Derrière le Moulin Rouge, au 90 boulevard de Clichy dans le 18e, La Machine occupe plusieurs salles sur deux niveaux. La grande salle peut accueillir jusqu’à 1 000 personnes pour des soirées techno, house ou électro expérimentale. Les affichages changent chaque week-end, et vous pouvez tout aussi bien tomber sur une techno pure qu’une soirée house ouverte.

C’est une adresse idéale pour prolonger une soirée commencée en afterwork sans trop de risque sur la programmation. La Machine accueille aussi des artistes émergents, et certaines soirées à petits prix méritent l’attention.

La Station, le bastion underground engagé

Installée dans une ancienne gare de charbon de la porte d’Aubervilliers, dans le 19e, La Station est plus qu’un club : c’est un espace culturel militant. Entre techno, hardcore, concerts alternatifs et expositions, elle attire un public jeune, DIY, souvent engagé. L’entrée oscille autour de 10 à 12 € (valeur indicative). L’ambiance est sans chichi.

La Station est un club qui cultive la discrétion : peu de visibilité touristique, beaucoup de loyauté locale. C’est un parfait exemple de ce qui rend la nuit parisienne différente des circuits classiques.

Glazart et Badaboum, les alternatives à connaître

Le Glazart, avenue de la Porte de la Villette dans le 19e, alterne plage l’été et programmations electro/techno plus agressives l’hiver. L’endroit est vaste, ouvert aux musiques alternatives : jungle, drum and bass, techno expérimentale. Le Badaboum, dans le 11e, est un ancien théâtre reconverti en club. Plus intimiste, il propose des soirées techno et électro dans une atmosphère hybride entre concert et clubbing, idéale pour une nuit à taille humaine.

C’est peut-être parce qu’elle s’est construite en dehors des circuits officiels que la scène techno parisienne a gardé quelque chose d’unique. Dans des sous-sols, des friches, puis des lieux permanents qui n’ont jamais vraiment cherché à plaire à tout le monde. Pour un premier soir, commencez par le Rex : cadre rassurant, son exceptionnel, repères clairs. Pour les initiés, T7 ou La Station offrent une expérience plus exigeante et moins prévisible. Les deux méritent une nuit à part entière, mais elles ne s’adressent pas tout à fait aux mêmes envies.

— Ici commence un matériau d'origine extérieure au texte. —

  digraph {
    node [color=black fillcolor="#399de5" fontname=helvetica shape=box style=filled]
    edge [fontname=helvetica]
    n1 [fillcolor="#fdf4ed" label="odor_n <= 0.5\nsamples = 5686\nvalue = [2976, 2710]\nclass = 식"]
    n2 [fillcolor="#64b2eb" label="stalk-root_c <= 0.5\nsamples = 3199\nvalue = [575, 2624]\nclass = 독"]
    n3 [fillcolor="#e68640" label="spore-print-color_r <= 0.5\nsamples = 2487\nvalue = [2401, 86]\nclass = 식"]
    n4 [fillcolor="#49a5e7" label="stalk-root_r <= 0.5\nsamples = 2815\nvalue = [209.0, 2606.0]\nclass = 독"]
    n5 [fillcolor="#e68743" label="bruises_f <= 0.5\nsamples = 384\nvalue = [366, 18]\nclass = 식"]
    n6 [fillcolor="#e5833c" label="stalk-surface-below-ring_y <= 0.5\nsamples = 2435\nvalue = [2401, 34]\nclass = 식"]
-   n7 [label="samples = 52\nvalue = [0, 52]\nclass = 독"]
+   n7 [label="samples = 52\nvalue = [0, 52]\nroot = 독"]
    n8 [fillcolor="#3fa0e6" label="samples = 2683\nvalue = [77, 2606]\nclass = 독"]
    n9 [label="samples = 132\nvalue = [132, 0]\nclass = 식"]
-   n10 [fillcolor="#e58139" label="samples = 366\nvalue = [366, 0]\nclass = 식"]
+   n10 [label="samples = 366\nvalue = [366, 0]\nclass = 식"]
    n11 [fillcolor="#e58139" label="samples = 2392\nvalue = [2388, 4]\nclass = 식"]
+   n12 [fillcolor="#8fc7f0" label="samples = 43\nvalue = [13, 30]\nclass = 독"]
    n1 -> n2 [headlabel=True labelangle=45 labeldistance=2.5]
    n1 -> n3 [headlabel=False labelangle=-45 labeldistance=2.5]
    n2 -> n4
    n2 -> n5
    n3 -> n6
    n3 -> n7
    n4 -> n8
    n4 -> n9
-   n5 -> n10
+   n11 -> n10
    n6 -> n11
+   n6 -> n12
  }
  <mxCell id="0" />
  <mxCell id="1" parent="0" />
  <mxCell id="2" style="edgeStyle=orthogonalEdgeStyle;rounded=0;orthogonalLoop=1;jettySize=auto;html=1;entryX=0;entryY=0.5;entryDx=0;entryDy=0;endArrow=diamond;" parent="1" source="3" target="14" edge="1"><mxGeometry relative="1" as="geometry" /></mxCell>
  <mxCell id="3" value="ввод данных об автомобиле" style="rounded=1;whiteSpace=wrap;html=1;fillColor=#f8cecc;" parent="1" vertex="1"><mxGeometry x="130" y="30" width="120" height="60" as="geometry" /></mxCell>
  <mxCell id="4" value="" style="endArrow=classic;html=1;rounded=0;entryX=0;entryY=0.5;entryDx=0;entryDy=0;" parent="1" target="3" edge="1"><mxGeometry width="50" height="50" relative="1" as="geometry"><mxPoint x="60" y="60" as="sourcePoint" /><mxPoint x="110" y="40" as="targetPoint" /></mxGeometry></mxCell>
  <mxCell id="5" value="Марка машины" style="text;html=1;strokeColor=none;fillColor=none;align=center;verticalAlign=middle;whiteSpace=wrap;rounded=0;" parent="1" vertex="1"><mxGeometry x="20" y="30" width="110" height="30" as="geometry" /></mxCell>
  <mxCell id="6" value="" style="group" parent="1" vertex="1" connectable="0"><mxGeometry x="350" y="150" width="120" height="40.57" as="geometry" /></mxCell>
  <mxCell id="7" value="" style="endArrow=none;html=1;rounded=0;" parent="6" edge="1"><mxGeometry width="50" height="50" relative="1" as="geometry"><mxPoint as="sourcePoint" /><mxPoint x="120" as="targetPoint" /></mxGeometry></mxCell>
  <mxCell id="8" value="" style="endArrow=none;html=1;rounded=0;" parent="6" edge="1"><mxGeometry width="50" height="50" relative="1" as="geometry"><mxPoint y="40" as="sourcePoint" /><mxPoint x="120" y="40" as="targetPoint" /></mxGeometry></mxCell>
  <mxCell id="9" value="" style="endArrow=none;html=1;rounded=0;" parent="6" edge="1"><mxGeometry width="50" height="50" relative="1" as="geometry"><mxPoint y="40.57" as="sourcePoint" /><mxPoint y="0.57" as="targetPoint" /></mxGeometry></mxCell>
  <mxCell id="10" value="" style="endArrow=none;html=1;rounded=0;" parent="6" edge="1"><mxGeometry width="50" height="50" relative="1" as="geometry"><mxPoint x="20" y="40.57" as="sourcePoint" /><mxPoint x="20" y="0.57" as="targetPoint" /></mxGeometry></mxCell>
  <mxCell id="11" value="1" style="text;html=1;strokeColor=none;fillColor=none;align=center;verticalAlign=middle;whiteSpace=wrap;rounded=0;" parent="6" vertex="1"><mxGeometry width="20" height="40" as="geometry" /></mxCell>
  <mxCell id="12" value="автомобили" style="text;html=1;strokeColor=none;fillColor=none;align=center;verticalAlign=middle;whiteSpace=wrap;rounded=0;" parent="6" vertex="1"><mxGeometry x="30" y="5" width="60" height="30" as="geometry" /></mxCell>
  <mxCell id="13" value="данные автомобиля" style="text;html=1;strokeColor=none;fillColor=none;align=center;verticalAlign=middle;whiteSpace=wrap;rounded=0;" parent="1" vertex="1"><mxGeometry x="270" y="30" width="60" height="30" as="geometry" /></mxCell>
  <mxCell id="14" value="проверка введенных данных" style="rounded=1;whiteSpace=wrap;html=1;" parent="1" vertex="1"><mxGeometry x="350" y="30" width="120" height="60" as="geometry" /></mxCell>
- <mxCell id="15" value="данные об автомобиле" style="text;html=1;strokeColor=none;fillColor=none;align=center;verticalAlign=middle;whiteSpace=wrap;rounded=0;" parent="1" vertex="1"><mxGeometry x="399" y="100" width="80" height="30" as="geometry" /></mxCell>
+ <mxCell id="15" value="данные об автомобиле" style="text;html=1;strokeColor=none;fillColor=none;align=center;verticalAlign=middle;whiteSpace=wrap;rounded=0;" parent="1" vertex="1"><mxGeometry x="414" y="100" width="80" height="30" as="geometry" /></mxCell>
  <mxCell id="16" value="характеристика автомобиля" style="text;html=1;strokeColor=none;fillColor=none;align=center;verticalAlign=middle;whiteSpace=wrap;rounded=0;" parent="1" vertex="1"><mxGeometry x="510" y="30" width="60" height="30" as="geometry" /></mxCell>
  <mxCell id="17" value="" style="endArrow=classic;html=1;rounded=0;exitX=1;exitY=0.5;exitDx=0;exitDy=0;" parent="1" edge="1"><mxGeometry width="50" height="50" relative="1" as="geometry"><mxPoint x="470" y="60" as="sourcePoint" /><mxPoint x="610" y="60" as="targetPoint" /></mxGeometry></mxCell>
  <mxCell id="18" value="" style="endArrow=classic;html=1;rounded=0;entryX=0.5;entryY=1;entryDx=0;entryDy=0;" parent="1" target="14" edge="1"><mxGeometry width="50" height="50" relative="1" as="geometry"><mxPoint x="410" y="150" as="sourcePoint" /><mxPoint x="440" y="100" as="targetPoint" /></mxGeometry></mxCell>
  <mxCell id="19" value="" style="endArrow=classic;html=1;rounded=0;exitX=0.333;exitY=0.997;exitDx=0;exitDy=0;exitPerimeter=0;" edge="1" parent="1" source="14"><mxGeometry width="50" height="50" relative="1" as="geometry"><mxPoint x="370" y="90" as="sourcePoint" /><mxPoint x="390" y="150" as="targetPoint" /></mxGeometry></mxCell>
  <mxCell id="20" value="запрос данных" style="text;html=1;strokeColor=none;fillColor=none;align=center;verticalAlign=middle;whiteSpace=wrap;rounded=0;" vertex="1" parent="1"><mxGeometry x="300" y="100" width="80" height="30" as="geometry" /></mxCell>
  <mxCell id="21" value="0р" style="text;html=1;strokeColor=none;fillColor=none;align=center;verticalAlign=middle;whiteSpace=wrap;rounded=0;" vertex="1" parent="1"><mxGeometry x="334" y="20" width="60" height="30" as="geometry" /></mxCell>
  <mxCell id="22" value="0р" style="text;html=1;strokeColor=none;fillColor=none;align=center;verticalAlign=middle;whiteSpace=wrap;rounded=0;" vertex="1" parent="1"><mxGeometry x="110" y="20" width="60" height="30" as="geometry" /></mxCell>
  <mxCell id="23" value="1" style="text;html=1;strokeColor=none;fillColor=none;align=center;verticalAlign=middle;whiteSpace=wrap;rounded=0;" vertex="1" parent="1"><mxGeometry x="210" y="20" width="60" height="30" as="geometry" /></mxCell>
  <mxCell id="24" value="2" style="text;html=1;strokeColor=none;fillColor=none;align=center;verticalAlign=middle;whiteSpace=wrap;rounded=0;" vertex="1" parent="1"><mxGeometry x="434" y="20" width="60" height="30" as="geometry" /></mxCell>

FAQ : boites de nuit techno à Paris

Où écouter de la techno à Paris ?

Boites de nuit techno à Paris : les adresses phares sont le Rex Club (2e, référence depuis 1988), T7 (15e, techno dure), Djoon (13e, soul électro), La Station (19e, underground engagé) et le Glazart (19e). Les clubs ouvrent généralement du vendredi au samedi, de minuit jusqu’à 6h ou 7h du matin.

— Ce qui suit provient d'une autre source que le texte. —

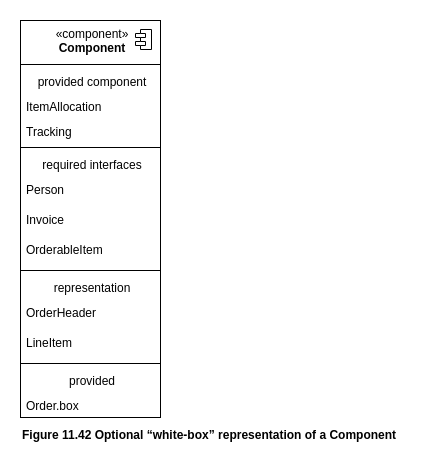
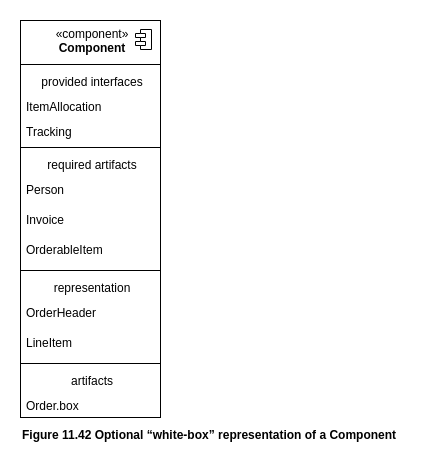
  <mxCell id="0" />
  <mxCell id="1" parent="0" />
  <mxCell id="2" value="" style="fontStyle=1;align=center;verticalAlign=top;childLayout=stackLayout;horizontal=1;horizontalStack=0;resizeParent=1;resizeParentMax=0;resizeLast=0;marginBottom=0;" vertex="1" parent="1"><mxGeometry x="20" y="20" width="140" height="397" as="geometry" /></mxCell>
  <mxCell id="3" value="«component»&lt;br&gt;&lt;b&gt;Component&lt;/b&gt;" style="html=1;align=center;spacingLeft=4;verticalAlign=top;strokeColor=none;fillColor=none;whiteSpace=wrap;" vertex="1" parent="2"><mxGeometry width="140" height="40" as="geometry" /></mxCell>
  <mxCell id="4" value="" style="shape=module;jettyWidth=10;jettyHeight=4;" vertex="1" parent="3"><mxGeometry x="1" width="16" height="20" relative="1" as="geometry"><mxPoint x="-25" y="9" as="offset" /></mxGeometry></mxCell>
  <mxCell id="5" value="" style="line;strokeWidth=1;fillColor=none;align=left;verticalAlign=middle;spacingTop=-1;spacingLeft=3;spacingRight=3;rotatable=0;labelPosition=right;points=[];portConstraint=eastwest;" vertex="1" parent="2"><mxGeometry y="40" width="140" height="8" as="geometry" /></mxCell>
- <mxCell id="6" value="provided component" style="html=1;align=center;spacingLeft=4;verticalAlign=top;strokeColor=none;fillColor=none;whiteSpace=wrap;" vertex="1" parent="2"><mxGeometry y="48" width="140" height="25" as="geometry" /></mxCell>
+ <mxCell id="6" value="provided interfaces" style="html=1;align=center;spacingLeft=4;verticalAlign=top;strokeColor=none;fillColor=none;whiteSpace=wrap;" vertex="1" parent="2"><mxGeometry y="48" width="140" height="25" as="geometry" /></mxCell>
  <mxCell id="7" value="ItemAllocation" style="html=1;align=left;spacingLeft=4;verticalAlign=top;strokeColor=none;fillColor=none;whiteSpace=wrap;" vertex="1" parent="2"><mxGeometry y="73" width="140" height="25" as="geometry" /></mxCell>
  <mxCell id="8" value="Tracking" style="html=1;align=left;spacingLeft=4;verticalAlign=top;strokeColor=none;fillColor=none;whiteSpace=wrap;" vertex="1" parent="2"><mxGeometry y="98" width="140" height="25" as="geometry" /></mxCell>
  <mxCell id="9" value="" style="line;strokeWidth=1;fillColor=none;align=left;verticalAlign=middle;spacingTop=-1;spacingLeft=3;spacingRight=3;rotatable=0;labelPosition=right;points=[];portConstraint=eastwest;" vertex="1" parent="2"><mxGeometry y="123" width="140" height="8" as="geometry" /></mxCell>
- <mxCell id="10" value="required interfaces" style="html=1;align=center;spacingLeft=4;verticalAlign=top;strokeColor=none;fillColor=none;whiteSpace=wrap;" vertex="1" parent="2"><mxGeometry y="131" width="140" height="25" as="geometry" /></mxCell>
+ <mxCell id="10" value="required artifacts" style="html=1;align=center;spacingLeft=4;verticalAlign=top;strokeColor=none;fillColor=none;whiteSpace=wrap;" vertex="1" parent="2"><mxGeometry y="131" width="140" height="25" as="geometry" /></mxCell>
  <mxCell id="11" value="Person" style="html=1;align=left;spacingLeft=4;verticalAlign=top;strokeColor=none;fillColor=none;whiteSpace=wrap;" vertex="1" parent="2"><mxGeometry y="156" width="140" height="30" as="geometry" /></mxCell>
  <mxCell id="12" value="Invoice" style="html=1;align=left;spacingLeft=4;verticalAlign=top;strokeColor=none;fillColor=none;whiteSpace=wrap;" vertex="1" parent="2"><mxGeometry y="186" width="140" height="30" as="geometry" /></mxCell>
  <mxCell id="13" value="OrderableItem" style="html=1;align=left;spacingLeft=4;verticalAlign=top;strokeColor=none;fillColor=none;whiteSpace=wrap;" vertex="1" parent="2"><mxGeometry y="216" width="140" height="30" as="geometry" /></mxCell>
  <mxCell id="14" value="" style="line;strokeWidth=1;fillColor=none;align=left;verticalAlign=middle;spacingTop=-1;spacingLeft=3;spacingRight=3;rotatable=0;labelPosition=right;points=[];portConstraint=eastwest;" vertex="1" parent="2"><mxGeometry y="246" width="140" height="8" as="geometry" /></mxCell>
  <mxCell id="15" value="representation" style="html=1;align=center;spacingLeft=4;verticalAlign=top;strokeColor=none;fillColor=none;whiteSpace=wrap;" vertex="1" parent="2"><mxGeometry y="254" width="140" height="25" as="geometry" /></mxCell>
  <mxCell id="16" value="OrderHeader" style="html=1;align=left;spacingLeft=4;verticalAlign=top;strokeColor=none;fillColor=none;whiteSpace=wrap;" vertex="1" parent="2"><mxGeometry y="279" width="140" height="30" as="geometry" /></mxCell>
  <mxCell id="17" value="LineItem" style="html=1;align=left;spacingLeft=4;verticalAlign=top;strokeColor=none;fillColor=none;whiteSpace=wrap;" vertex="1" parent="2"><mxGeometry y="309" width="140" height="30" as="geometry" /></mxCell>
  <mxCell id="18" value="" style="line;strokeWidth=1;fillColor=none;align=left;verticalAlign=middle;spacingTop=-1;spacingLeft=3;spacingRight=3;rotatable=0;labelPosition=right;points=[];portConstraint=eastwest;" vertex="1" parent="2"><mxGeometry y="339" width="140" height="8" as="geometry" /></mxCell>
- <mxCell id="19" value="provided" style="html=1;align=center;spacingLeft=4;verticalAlign=top;strokeColor=none;fillColor=none;whiteSpace=wrap;" vertex="1" parent="2"><mxGeometry y="347" width="140" height="25" as="geometry" /></mxCell>
+ <mxCell id="19" value="artifacts" style="html=1;align=center;spacingLeft=4;verticalAlign=top;strokeColor=none;fillColor=none;whiteSpace=wrap;" vertex="1" parent="2"><mxGeometry y="347" width="140" height="25" as="geometry" /></mxCell>
  <mxCell id="20" value="Order.box" style="html=1;align=left;spacingLeft=4;verticalAlign=top;strokeColor=none;fillColor=none;whiteSpace=wrap;" vertex="1" parent="2"><mxGeometry y="372" width="140" height="25" as="geometry" /></mxCell>
  <mxCell id="21" value="&lt;b&gt;Figure 11.42 Optional “white-box” representation of a Component&lt;/b&gt;" style="text;html=1;align=left;verticalAlign=middle;resizable=0;points=[];autosize=1;strokeColor=none;fillColor=none;" vertex="1" parent="1"><mxGeometry x="20" y="420" width="400" height="30" as="geometry" /></mxCell>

Comment trouver les prochaines soirées techno à Paris ?

Les sites de billetterie des clubs eux-mêmes (rexclub.com, djoon.fr) restent les sources les plus fiables. La plateforme Resident Advisor liste aussi les événements électroniques à Paris, souvent avec réservation en ligne. Les newsletters des clubs proposent parfois des tarifs early bird, plusieurs jours avant mise en vente générale.

Y a-t-il encore des clubs techno underground à Paris ?

Oui. La Station et T7 représentent aujourd’hui ce que la scène underground parisienne a de plus crédible : entrée accessible, programmation sérieuse, communication discrète. Des collectifs organisent aussi des soirées en warehouses éphémères, dont les adresses circulent via les réseaux des clubs eux-mêmes et les groupes de passionnés.

Pourquoi la Concrète a-t-elle fermé ?

La Concrète, club sur péniche sous le pont Charles-de-Gaulle, a fermé en 2019 après des difficultés liées à la licence d’exploitation et aux contraintes sonores. Sa disparition a laissé un vide dans la scène électronique parisienne, notamment pour ses marathons du week-end qui s’étiraient jusqu’au lundi matin.